» **Problem description**: Reproduce the entries below exactly, but only from the line containing "X0317424Y0245717D01*" to the line containing "X0325340Y0246749D01*", inclusive.

» **Supplied information**:

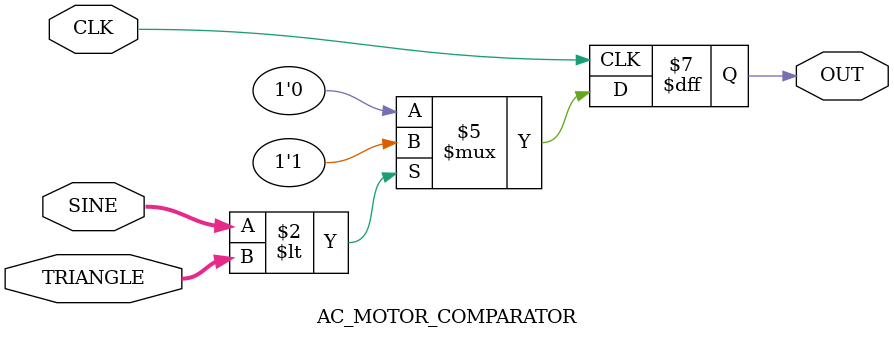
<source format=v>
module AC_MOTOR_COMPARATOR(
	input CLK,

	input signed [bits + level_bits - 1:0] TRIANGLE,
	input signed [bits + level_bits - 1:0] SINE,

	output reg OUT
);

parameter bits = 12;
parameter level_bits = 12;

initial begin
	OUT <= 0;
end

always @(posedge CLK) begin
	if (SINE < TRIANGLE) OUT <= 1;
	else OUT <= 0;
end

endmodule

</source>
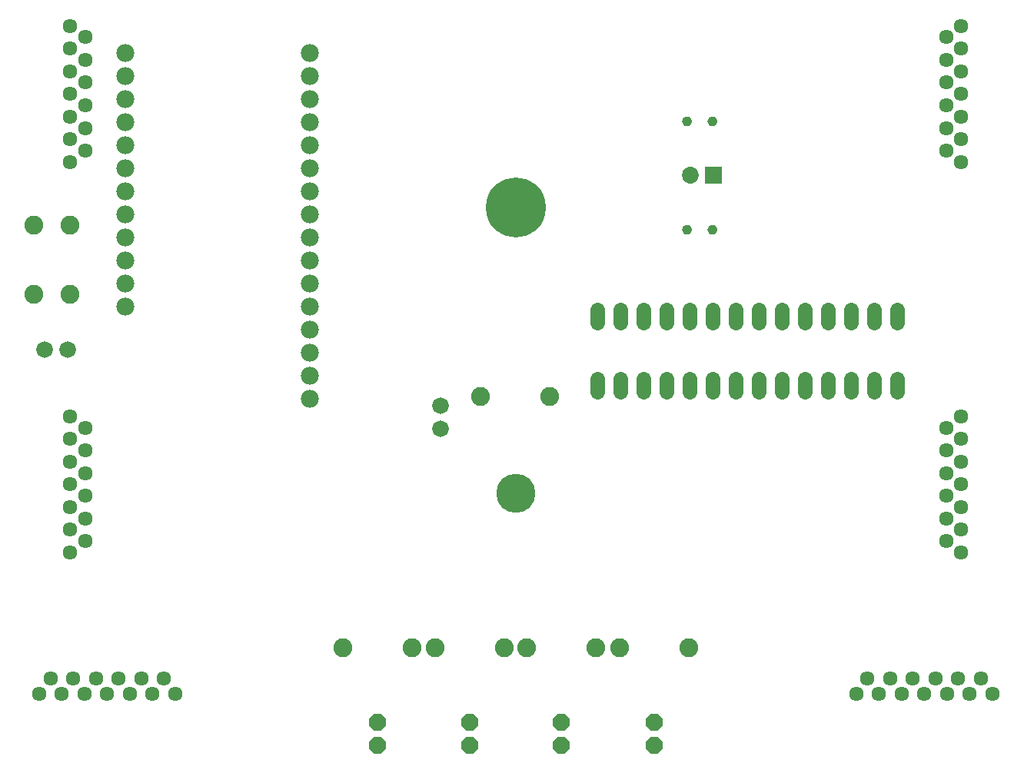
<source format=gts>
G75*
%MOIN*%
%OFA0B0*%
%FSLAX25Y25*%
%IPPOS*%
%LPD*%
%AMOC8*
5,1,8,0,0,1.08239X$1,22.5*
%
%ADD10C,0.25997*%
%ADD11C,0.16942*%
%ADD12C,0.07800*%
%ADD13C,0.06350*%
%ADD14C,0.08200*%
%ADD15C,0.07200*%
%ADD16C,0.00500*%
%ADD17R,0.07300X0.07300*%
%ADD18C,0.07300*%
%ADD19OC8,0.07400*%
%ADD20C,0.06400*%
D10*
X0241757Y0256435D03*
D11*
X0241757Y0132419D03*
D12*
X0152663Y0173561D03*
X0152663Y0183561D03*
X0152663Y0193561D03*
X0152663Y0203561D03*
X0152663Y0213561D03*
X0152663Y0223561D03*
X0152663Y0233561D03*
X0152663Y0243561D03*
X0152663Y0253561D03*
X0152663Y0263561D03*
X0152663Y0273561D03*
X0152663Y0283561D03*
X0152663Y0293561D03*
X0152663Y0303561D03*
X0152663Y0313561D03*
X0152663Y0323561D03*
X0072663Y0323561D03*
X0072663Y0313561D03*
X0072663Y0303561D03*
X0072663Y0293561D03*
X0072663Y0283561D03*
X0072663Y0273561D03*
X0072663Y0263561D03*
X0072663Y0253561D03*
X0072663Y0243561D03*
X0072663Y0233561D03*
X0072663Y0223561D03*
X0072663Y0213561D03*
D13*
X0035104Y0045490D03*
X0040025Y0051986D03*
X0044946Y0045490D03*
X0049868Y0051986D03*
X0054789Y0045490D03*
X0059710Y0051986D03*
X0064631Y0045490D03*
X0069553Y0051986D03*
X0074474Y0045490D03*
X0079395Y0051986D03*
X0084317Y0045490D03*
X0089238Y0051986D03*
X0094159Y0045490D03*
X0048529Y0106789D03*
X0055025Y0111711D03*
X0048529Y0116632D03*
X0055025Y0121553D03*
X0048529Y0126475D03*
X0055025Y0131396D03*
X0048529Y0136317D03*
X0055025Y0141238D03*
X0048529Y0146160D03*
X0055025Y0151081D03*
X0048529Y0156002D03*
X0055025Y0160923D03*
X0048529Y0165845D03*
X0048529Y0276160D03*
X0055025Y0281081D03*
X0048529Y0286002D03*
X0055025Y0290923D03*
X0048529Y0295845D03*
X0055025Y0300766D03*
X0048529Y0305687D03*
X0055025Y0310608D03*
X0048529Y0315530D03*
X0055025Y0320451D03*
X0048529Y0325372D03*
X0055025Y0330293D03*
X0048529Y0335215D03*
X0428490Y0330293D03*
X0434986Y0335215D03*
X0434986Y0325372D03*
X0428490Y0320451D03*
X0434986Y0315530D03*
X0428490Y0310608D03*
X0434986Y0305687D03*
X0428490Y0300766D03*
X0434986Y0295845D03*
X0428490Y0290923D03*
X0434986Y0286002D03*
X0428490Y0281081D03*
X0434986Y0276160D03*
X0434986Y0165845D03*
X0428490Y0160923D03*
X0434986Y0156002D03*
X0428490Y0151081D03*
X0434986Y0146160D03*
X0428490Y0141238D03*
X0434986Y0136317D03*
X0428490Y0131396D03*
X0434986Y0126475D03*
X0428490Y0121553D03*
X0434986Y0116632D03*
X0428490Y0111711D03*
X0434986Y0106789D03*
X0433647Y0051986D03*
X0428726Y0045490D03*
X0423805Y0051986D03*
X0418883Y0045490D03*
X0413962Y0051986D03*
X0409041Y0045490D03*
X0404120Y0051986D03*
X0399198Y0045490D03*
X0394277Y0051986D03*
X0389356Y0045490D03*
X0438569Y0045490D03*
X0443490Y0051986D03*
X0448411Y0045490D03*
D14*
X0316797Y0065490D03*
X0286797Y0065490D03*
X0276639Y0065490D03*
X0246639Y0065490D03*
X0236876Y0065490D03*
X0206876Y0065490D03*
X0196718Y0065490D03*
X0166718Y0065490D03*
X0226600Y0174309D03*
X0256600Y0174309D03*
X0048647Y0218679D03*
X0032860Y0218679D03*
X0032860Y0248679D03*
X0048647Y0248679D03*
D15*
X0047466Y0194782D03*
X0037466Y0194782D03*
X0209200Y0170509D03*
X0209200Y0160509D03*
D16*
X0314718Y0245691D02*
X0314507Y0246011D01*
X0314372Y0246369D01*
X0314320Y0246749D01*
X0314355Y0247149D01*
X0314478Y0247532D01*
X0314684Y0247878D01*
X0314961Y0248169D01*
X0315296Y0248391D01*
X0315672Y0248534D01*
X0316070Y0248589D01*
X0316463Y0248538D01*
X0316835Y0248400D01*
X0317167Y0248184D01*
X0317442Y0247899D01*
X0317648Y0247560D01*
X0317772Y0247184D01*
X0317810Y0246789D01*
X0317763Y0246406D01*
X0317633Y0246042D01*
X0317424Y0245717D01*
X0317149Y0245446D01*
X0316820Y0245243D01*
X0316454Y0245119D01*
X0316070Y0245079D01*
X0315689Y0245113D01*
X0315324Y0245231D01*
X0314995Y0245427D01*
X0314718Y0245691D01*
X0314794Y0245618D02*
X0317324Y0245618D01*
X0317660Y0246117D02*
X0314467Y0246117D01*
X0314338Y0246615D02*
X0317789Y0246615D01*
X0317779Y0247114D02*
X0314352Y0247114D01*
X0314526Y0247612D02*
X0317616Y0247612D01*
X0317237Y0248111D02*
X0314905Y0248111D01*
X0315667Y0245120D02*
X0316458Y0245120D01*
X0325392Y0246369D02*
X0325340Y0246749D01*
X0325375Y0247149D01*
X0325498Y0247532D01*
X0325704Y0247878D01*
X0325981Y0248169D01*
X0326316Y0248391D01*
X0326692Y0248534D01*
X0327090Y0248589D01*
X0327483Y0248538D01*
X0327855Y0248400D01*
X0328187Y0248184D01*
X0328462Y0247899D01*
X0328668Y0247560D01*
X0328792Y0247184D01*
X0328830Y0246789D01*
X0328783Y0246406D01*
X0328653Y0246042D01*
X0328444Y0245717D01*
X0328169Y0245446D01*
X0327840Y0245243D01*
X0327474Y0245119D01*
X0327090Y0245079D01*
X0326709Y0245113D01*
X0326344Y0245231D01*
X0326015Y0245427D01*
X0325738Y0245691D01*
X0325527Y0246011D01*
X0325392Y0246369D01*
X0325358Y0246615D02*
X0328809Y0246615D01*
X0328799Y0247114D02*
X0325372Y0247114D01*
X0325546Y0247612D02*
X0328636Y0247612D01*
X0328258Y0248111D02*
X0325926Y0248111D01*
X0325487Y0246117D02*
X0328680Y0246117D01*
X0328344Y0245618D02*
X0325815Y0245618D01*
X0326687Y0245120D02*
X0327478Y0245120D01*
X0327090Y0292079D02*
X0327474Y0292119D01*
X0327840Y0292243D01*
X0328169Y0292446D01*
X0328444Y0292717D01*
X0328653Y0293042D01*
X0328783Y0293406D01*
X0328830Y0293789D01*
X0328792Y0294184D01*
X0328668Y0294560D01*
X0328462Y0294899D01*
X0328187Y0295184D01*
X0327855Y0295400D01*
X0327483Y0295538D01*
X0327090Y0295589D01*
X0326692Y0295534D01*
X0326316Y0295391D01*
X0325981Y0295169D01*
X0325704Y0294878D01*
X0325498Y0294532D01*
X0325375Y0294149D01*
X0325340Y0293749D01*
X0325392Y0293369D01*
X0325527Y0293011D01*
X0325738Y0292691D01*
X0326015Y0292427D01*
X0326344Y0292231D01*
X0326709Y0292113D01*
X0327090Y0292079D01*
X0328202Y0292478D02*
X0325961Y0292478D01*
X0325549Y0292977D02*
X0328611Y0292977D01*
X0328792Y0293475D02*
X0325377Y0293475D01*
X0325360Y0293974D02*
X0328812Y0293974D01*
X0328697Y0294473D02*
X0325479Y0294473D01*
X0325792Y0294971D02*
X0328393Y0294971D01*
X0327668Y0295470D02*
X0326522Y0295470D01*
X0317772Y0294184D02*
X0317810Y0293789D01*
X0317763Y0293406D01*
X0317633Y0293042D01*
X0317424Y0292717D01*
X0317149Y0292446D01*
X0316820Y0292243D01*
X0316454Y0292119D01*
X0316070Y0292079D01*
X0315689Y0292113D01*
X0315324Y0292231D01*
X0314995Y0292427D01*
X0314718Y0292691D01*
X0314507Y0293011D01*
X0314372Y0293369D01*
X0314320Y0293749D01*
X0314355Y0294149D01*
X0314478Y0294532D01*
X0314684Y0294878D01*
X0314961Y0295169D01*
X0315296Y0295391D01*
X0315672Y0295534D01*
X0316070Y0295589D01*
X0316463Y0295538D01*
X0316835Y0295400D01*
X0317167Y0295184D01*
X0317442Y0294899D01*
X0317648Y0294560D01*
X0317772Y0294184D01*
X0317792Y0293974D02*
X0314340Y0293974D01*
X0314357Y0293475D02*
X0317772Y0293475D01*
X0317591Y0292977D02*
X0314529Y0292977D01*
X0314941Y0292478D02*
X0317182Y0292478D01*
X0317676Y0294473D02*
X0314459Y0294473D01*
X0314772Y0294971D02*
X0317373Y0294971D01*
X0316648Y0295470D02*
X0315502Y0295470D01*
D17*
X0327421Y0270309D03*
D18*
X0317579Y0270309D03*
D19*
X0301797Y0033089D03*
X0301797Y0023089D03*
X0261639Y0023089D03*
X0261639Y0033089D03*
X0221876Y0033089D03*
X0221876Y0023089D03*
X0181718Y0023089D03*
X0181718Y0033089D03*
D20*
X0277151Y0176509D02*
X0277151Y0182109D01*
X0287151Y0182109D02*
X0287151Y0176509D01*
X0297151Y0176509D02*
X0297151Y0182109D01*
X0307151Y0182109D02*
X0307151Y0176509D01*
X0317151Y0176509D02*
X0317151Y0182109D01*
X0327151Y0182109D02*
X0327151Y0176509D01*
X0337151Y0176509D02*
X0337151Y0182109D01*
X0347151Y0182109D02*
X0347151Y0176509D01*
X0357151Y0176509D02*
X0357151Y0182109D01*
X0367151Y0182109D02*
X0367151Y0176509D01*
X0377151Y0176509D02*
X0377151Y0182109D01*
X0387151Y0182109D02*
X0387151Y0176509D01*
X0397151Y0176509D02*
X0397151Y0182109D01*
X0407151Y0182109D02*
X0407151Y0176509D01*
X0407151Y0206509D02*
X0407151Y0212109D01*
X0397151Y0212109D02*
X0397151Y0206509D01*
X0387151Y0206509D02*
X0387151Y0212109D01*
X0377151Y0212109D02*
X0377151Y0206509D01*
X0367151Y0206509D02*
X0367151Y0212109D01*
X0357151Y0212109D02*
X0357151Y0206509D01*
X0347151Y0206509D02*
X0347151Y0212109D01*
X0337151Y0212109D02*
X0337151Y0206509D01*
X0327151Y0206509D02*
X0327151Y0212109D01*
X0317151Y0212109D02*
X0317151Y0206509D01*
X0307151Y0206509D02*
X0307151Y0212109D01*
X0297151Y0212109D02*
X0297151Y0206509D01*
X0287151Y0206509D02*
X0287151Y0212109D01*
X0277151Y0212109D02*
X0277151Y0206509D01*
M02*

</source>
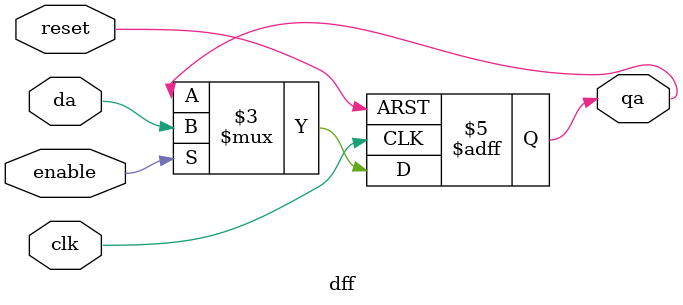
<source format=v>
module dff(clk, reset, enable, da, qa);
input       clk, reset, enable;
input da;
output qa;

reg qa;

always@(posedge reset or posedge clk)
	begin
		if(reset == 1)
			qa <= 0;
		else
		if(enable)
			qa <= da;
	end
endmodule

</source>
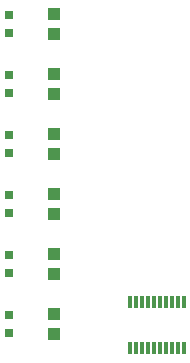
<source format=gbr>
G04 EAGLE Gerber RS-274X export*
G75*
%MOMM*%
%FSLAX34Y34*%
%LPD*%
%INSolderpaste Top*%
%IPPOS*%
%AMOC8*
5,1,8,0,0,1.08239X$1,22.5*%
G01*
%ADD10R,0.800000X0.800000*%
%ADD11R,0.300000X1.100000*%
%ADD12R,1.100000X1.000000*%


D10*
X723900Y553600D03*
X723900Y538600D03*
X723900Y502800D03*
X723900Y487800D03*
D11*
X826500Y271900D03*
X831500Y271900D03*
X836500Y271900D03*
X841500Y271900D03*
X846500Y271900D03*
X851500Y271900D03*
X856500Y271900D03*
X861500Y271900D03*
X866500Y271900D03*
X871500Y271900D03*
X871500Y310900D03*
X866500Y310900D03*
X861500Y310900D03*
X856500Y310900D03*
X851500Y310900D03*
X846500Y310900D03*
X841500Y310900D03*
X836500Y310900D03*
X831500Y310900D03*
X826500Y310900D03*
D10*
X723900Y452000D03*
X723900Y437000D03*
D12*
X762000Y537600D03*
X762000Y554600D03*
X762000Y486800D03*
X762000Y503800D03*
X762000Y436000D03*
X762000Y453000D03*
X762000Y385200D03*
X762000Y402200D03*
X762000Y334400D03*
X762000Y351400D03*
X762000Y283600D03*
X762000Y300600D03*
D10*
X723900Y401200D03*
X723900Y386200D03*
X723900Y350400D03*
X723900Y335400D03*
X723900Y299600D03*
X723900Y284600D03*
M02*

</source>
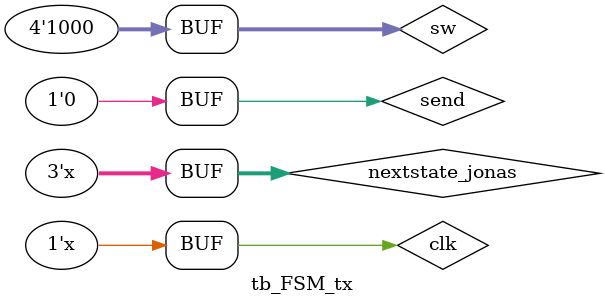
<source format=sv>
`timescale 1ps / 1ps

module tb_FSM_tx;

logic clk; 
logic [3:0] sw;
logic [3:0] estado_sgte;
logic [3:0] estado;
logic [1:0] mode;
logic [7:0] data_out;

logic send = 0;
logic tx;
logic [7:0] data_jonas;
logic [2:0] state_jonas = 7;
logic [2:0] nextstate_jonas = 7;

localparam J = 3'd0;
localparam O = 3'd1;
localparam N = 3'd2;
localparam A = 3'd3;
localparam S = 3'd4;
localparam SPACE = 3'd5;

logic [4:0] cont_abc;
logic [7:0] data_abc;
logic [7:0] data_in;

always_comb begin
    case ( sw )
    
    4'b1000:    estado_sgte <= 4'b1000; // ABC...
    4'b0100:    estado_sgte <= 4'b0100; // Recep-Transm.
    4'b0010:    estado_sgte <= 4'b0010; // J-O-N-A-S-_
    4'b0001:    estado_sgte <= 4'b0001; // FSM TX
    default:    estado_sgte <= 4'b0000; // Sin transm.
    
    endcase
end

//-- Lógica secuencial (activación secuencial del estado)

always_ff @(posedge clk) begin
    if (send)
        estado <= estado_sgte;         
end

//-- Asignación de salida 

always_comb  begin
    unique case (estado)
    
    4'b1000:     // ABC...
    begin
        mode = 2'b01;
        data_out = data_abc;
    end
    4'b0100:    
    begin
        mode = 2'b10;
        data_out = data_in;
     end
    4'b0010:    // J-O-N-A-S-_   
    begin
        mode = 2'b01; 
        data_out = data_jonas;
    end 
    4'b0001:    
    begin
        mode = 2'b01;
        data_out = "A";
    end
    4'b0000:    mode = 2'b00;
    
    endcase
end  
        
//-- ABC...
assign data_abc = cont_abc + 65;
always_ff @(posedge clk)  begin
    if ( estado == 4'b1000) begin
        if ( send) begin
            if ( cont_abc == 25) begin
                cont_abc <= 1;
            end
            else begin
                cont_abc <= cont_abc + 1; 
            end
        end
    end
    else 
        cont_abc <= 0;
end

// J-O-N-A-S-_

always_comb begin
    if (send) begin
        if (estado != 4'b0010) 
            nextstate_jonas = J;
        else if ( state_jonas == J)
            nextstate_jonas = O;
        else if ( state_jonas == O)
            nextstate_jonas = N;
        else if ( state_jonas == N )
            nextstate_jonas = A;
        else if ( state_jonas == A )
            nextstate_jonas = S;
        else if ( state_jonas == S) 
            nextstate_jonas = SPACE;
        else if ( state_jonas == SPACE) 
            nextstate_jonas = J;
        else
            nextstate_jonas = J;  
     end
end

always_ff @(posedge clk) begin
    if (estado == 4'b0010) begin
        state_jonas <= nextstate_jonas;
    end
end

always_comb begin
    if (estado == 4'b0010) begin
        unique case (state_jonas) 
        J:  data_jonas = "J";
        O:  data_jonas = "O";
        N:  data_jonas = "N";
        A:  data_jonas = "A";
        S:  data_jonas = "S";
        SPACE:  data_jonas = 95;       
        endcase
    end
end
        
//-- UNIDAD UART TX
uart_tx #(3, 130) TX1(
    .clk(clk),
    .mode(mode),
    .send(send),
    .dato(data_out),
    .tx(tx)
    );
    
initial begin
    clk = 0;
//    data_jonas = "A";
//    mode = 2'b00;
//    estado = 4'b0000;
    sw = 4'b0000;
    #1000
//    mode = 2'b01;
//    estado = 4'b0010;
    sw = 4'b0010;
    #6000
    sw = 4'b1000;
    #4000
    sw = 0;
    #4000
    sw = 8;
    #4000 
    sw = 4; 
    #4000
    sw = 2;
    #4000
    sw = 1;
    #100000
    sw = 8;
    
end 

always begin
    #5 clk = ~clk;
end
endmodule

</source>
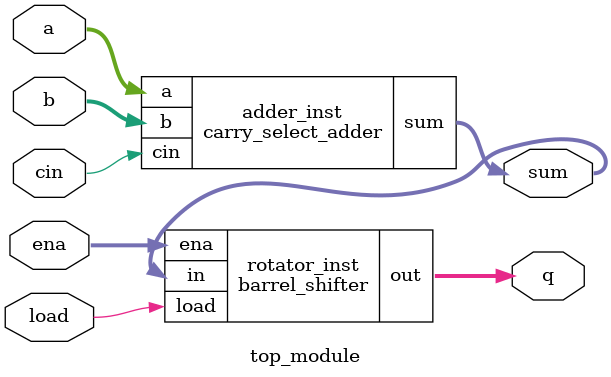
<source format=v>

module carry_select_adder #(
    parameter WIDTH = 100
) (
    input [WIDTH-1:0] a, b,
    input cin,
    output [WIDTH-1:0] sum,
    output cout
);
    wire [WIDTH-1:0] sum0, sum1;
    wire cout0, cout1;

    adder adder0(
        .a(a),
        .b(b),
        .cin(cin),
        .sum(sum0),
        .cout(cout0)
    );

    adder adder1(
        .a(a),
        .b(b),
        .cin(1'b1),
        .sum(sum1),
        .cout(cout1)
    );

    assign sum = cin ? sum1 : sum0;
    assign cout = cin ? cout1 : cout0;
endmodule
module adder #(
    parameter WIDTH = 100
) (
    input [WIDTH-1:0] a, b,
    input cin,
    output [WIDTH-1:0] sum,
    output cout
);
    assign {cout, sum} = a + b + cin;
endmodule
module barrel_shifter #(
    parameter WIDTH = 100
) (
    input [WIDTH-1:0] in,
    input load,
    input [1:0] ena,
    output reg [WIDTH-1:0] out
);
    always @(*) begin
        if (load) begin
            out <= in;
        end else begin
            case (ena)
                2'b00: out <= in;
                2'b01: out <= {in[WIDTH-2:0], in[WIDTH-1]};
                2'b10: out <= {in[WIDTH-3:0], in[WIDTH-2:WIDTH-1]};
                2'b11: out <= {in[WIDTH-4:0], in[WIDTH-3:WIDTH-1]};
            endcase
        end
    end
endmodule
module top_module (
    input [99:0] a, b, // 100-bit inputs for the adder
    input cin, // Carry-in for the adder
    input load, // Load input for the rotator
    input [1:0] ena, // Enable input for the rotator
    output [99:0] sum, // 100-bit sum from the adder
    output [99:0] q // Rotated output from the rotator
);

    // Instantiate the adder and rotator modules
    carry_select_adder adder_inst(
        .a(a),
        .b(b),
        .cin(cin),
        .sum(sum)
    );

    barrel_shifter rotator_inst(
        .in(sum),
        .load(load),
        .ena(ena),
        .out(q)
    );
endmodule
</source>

» **Worked solution**:
X0317424Y0245717D01*
X0317149Y0245446D01*
X0316820Y0245243D01*
X0316454Y0245119D01*
X0316070Y0245079D01*
X0315689Y0245113D01*
X0315324Y0245231D01*
X0314995Y0245427D01*
X0314718Y0245691D01*
X0314794Y0245618D02*
X0317324Y0245618D01*
X0317660Y0246117D02*
X0314467Y0246117D01*
X0314338Y0246615D02*
X0317789Y0246615D01*
X0317779Y0247114D02*
X0314352Y0247114D01*
X0314526Y0247612D02*
X0317616Y0247612D01*
X0317237Y0248111D02*
X0314905Y0248111D01*
X0315667Y0245120D02*
X0316458Y0245120D01*
X0325392Y0246369D02*
X0325340Y0246749D01*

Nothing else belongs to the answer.